Try it
Each line from the one containing "right front paw: (632, 1849)" to the last line of the listing below must be reproduced exactly, and nothing more.

——

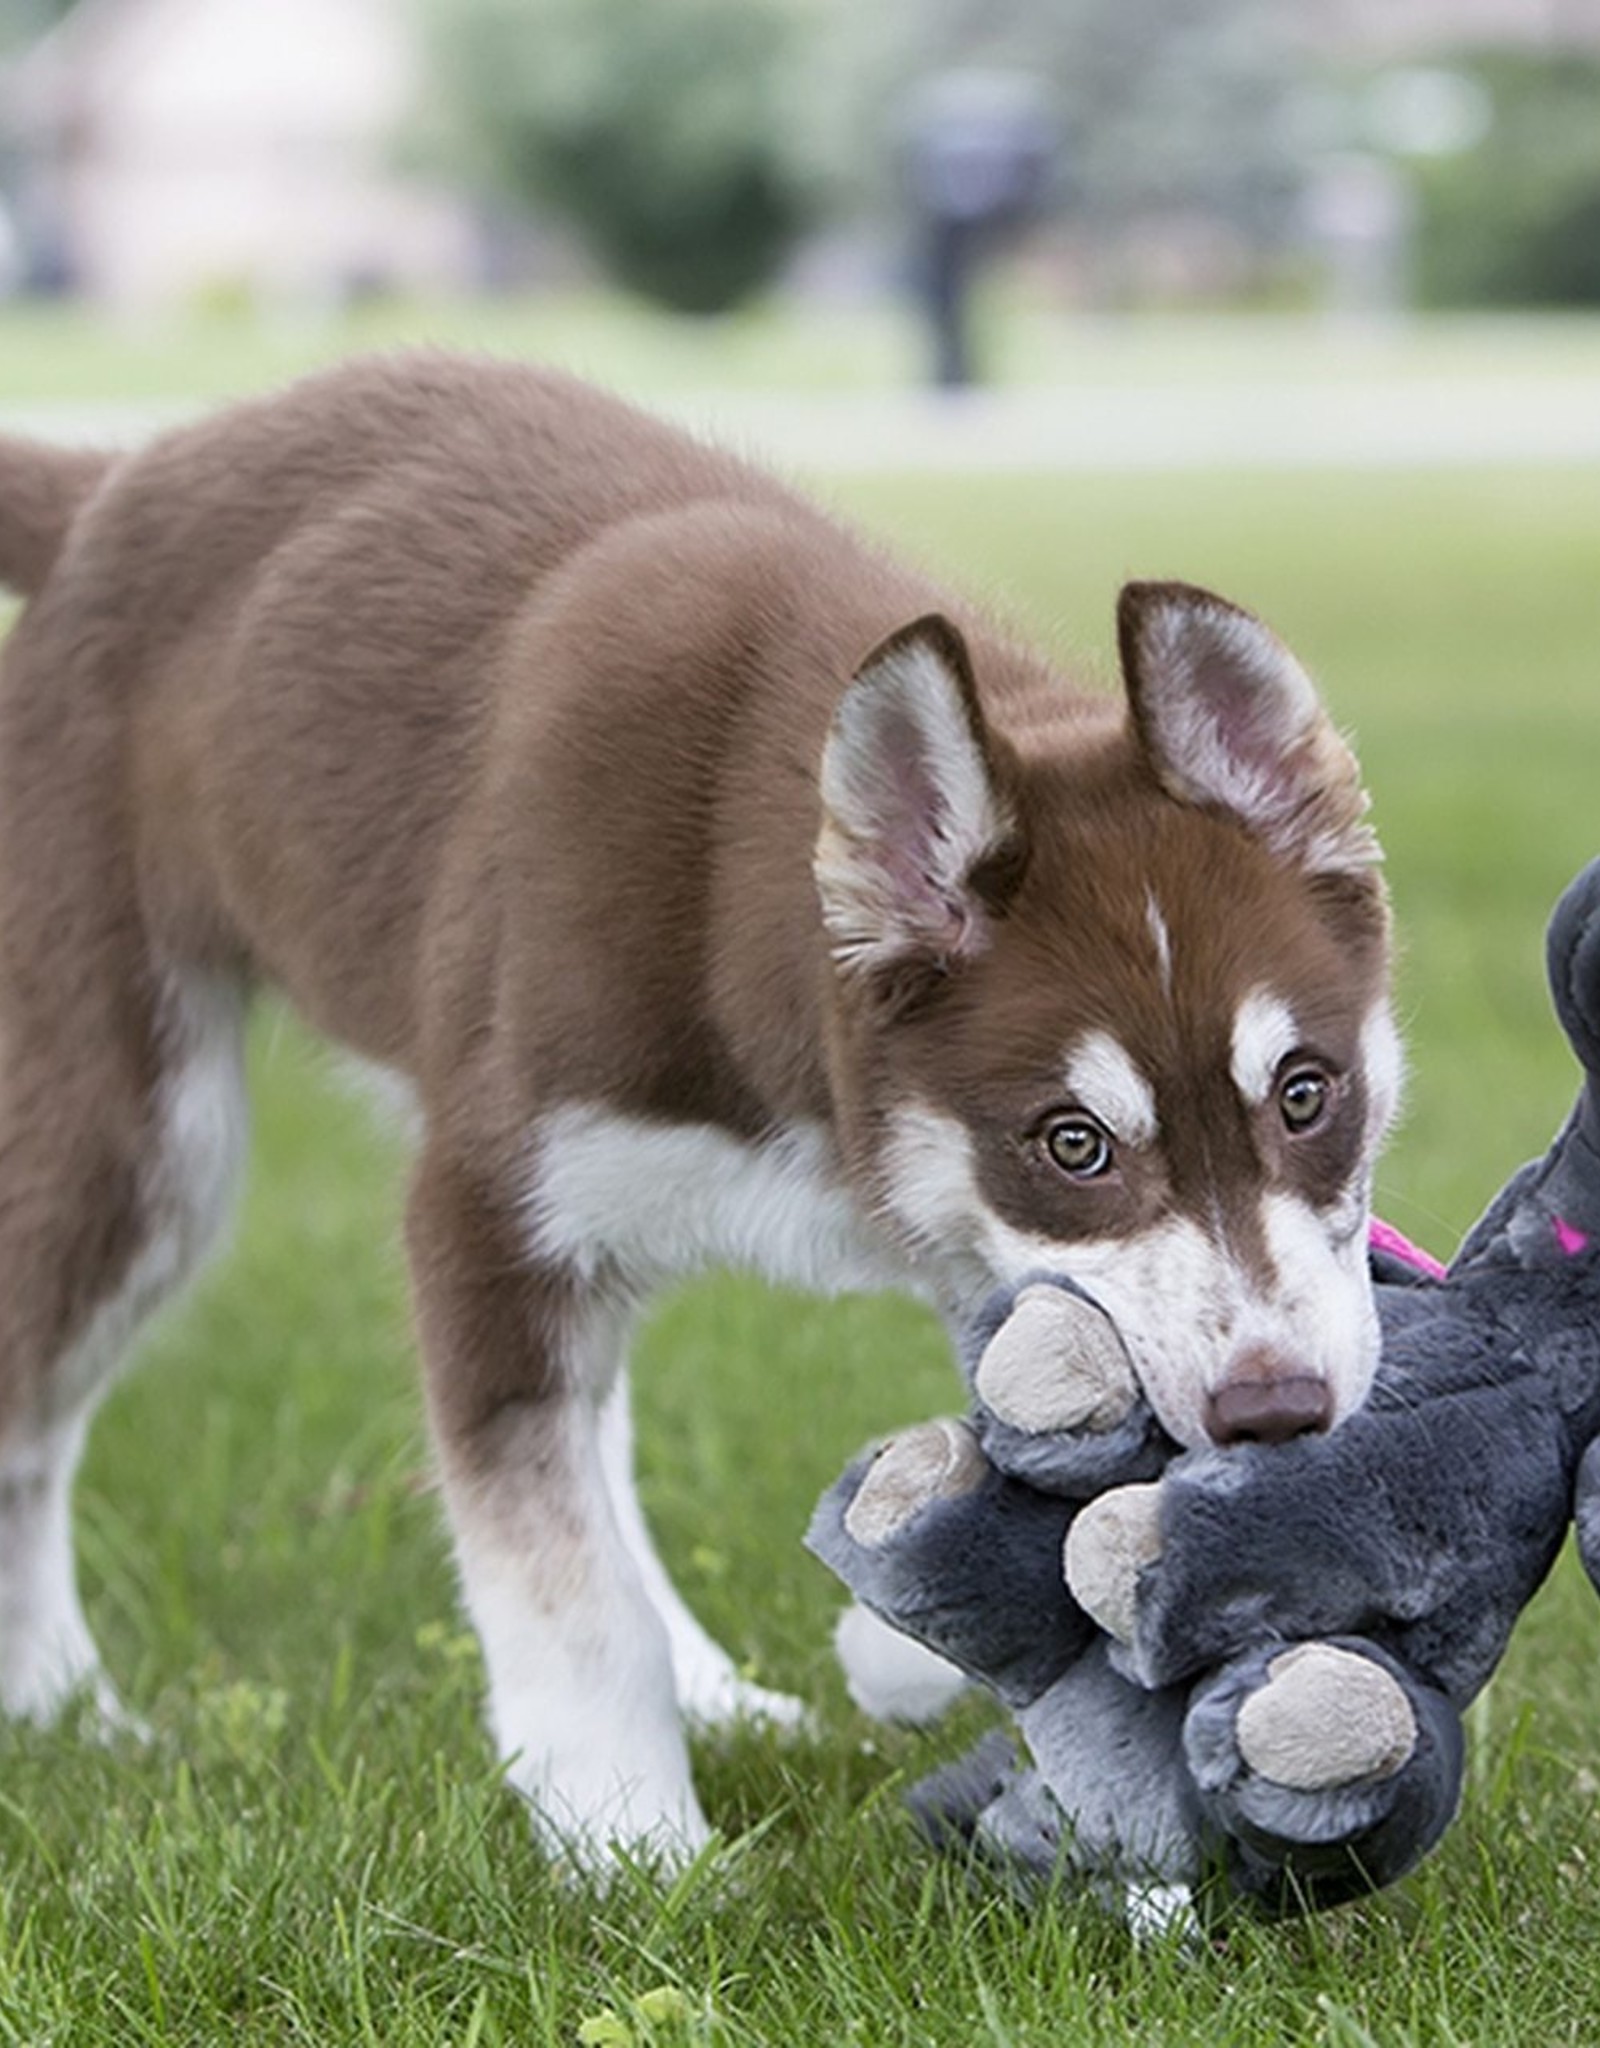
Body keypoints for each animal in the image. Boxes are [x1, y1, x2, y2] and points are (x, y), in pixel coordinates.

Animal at [0, 356, 1401, 1875]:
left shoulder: (963, 1253)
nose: (1277, 1412)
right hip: (143, 1144)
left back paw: (715, 1687)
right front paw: (632, 1849)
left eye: (1306, 1092)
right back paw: (61, 1705)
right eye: (1071, 1144)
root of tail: (118, 478)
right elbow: (565, 1585)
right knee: (35, 1412)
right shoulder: (484, 1206)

——

Solution for this task
right front paw: (632, 1849)
left eye: (1306, 1092)
right back paw: (61, 1705)
right eye: (1071, 1144)
root of tail: (118, 478)
right elbow: (565, 1585)
right knee: (35, 1412)
right shoulder: (484, 1206)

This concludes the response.